### Instructions to follow
In the listing below, the answer starts at the line that has "Why does overfitting occur?" and stops after the line that has "input data values."; please repeat that part exactly and nothing more.

### Provided material
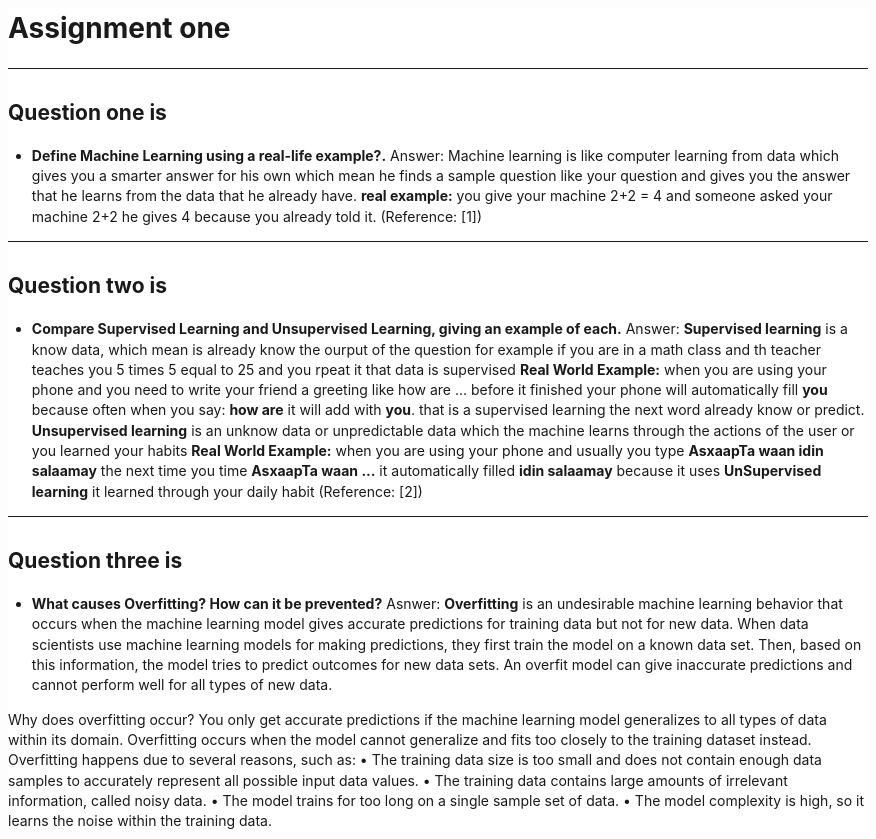 # Assignment one

___

## Question one is

- **Define Machine Learning using a real-life example?.**
Answer:
Machine learning is like computer learning from data which gives you a smarter answer for his own which mean he finds a sample question like your question and gives you the answer that he learns from the data that he already have.
**real example:** you give your machine 2+2 = 4
and someone asked your machine 2+2 he gives 4 because you already told it.
(Reference: [1])

---

## Question two is

- **Compare Supervised Learning and Unsupervised Learning, giving an example of each.**
Answer:
**Supervised learning** is a know data, which mean is already know the ourput of the question for example if you are in a math class and th teacher teaches you 5 times 5 equal to 25 and you rpeat it that data is supervised
**Real World Example:**
when you are using your phone and you need to write your friend a greeting like how are ... before it finished your phone will automatically fill **you** because often when you say: **how are** it will add with **you**.
that is a supervised learning the next word already know or predict.
**Unsupervised learning** is an unknow data or unpredictable data which the machine learns through the actions of the user or you learned your habits
**Real World Example:**
when you are using your phone and usually you type **AsxaapTa waan idin salaamay**
the next time you time **AsxaapTa waan ...** it automatically filled **idin salaamay** because it uses **UnSupervised learning** it learned through your daily habit
(Reference: [2])

---

## Question three is

- **What causes Overfitting? How can it be prevented?**
Asnwer:
**Overfitting** is an undesirable machine learning behavior that occurs when the machine learning model gives accurate predictions for training data but not for new data. When data scientists use machine learning models for making predictions, they first train the model on a known data set. Then, based on this information, the model tries to predict outcomes for new data sets. An overfit model can give inaccurate predictions and cannot perform well for all types of new data.

Why does overfitting occur?
You only get accurate predictions if the machine learning model generalizes to all types of data within its domain. Overfitting occurs when the model cannot generalize and fits too closely to the training dataset instead. Overfitting happens due to several reasons, such as:
•    The training data size is too small and does not contain enough data samples to accurately represent all possible input data values.
•    The training data contains large amounts of irrelevant information, called noisy data.
•    The model trains for too long on a single sample set of data.
•    The model complexity is high, so it learns the noise within the training data.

### Finished task
Why does overfitting occur?
You only get accurate predictions if the machine learning model generalizes to all types of data within its domain. Overfitting occurs when the model cannot generalize and fits too closely to the training dataset instead. Overfitting happens due to several reasons, such as:
•    The training data size is too small and does not contain enough data samples to accurately represent all possible input data values.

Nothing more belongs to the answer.